The life of a stockman can be made a happier one at this time of year, says Tim Field, with such things as swivelling troughs, rotating brushes – and even a “Moocall”
February is a dark, dormant time for the stockman. But his life can be made a happier one at this time of year, with state of the art, modern farming technologies, says Tim Field.
For more on farming, read hedging your bets on hedgerows as Tim Field looks into the benefits of restoring the patchwork quilt.
THE STOCKMAN IN FEBURARY
In the short, dark days of February the landscape is quiet, still, mothballed; the vitality of seasons past has moved into deep senescence. Autumn fruits have long gone and any sensible life forms are tucked away in hibernation. The farming calendar follows suit and weeks pass without any apparent growth in the dormant winter cereals, stubbles and pastures. There is a visible scarcity of livestock in the fields, limited to a few groups on over-wintering pastures, fodder roots or kale. The twice-daily pilgrimage of a dairy cow from field to parlour is temporarily on hold.
While some holdings are capable of out-wintering stock, others look like the Somme within a few days of foul weather. When grass growth stops, transpiration slows and wet ground becomes soft. Hoof and mechanical poaching leads to degraded soil structure, erosion, nutrient run-off, soured soils, ineffective grass recovery and disturbed seedbanks cause an imminent weed burden. Gateways become an obstacle only the brave traverse. Even on the wettest of days in mid-summer, a vehicle making a mess on damp pasture will soon green-up again, whereas in February a field scars with tell-tale signs remaining deep into spring.

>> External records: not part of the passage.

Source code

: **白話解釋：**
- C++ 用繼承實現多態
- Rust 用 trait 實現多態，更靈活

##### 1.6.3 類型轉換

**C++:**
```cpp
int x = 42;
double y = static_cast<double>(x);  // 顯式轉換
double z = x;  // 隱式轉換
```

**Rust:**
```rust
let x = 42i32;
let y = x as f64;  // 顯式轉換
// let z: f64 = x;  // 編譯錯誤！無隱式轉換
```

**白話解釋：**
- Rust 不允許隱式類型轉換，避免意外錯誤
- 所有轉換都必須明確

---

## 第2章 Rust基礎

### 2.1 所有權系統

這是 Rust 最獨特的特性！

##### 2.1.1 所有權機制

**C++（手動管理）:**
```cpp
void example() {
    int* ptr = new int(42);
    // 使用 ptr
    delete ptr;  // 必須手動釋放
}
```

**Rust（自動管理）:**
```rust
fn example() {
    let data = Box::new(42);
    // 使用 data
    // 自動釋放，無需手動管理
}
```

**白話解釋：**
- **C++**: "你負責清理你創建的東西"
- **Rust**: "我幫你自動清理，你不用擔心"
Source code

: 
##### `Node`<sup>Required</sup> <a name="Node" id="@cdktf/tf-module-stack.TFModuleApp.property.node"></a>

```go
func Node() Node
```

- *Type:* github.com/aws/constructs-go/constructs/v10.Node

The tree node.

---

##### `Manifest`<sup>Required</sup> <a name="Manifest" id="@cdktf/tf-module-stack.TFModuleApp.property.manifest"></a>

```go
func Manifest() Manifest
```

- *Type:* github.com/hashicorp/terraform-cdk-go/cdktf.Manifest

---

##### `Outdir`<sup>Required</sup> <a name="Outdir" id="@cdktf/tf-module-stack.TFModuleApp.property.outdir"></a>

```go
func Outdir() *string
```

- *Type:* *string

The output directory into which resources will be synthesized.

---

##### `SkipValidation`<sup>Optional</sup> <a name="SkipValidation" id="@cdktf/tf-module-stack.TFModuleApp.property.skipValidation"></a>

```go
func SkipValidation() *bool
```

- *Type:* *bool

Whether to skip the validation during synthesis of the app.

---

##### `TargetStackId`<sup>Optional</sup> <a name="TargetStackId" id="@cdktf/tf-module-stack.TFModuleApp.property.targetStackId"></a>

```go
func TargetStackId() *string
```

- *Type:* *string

The dairy girls have long been away from their paddocks and are settled in for the season, enjoying a carefully weighed up ration of forage and supplements spat into the feed passage with a single pass of the wagon. The precision diet is essential when harvesting milk twice a day or drying off for calving.
On beef and sheep systems, light ground that resists gentle animal traffic is a valuable asset in winter. Those that don’t profit from such free-draining soils benefit greatly from housing. On our heavy clay, beef cows come in for the first wave of calving – grass growth permitting – at the beginning of November. It has been seven months since the previous calving and weaning, with safe separation in sheds bringing added security; wire fencing can prove wholly inadequate where a determined mother wants to get back to her baying calf. Inside, the stress on cow and weaned young can be managed, while also optimising her body condition as the majority start calving in late February.
There is an eerie silence in the turkey sheds with the passing of Christmas – time for a deep clean ready to house the sheep. They have quietly grazed back the thinning pastures and are looking for supplementary feeding as lambs are set and the countdown begins. Ewes are scanned, shorn and sorted into wards for singles, twins and triplets; the triplets getting extra rations and singles held back from putting on too much fat. As with the dairy and beef, micro-managing ewes at this time is important if the stockman wants to reduce difficulty at lambing.
Back in summer, species-rich leys offered plenty of grass for grazing and harvesting silage. Cut at its peak and ensiled, carbohydrates and proteins are conserved with all the sustenance required for hungry stock in winter. Hay has the valuable attribute of fulfilling appetites without the aninmals putting on too much fat. Various legumes and other herbs give the balance of energy, protein, natural anthelmintic properties, palatability and diet diversity to suit naturally roaming, grazing, ruminant herbivores through a sedentary winter.
High-welfare systems employ deep-litter bedding, with fresh straw every day or two and the shed mucked out entirely every four to six weeks. Straw provides an excellent carbon filter for the sloppy stuff; the wet soaks in and the volatiles (such as ammonia) are absorbed. Ideally, this is mucked out into a covered store and then taken for composting in-field when ground conditions allow. Slurry-based systems, without the straw to mop up, face ever-increasing challenges nowadays. Nitrate Vulnerable Zones restrict field application and legislative demands on storage capacity require significant investment to prevent the release of effluent and volatiles. However, that is small change to the expense of managing these pollutants once they’ve escaped and Thames Water recently announced funds to help farmers in our catchment.
Like much of modern farming, livestock sheds can be state of the art. Fitted with solar panels and rainwater harvesting, utility bills become credit notes. Ventilation is optimised, avoiding the risks of pneumonia while preventing a chill. Water troughs swivel for ease of cleaning – an all-important trick when the stock defecates into its drinking vessel – as clean, dry and hygienic are essential attributes of housing. Buildings can take the stress out of handling and certain kit helps to calm, such as rotating brushes to rub against, massage and relax. If that’s not taking the hardship from the role of the stockman, the zooming cameras and “Moocall” (a sensor sends a text when the cow is calving) mean stockmen can be informed and observe from beneath a duvet. That’s not a bad place to be while the hardy, out-wintering stockmen are faced with digging sheep out of snow or rescuing animals from floodplain pastures hit by a swollen river.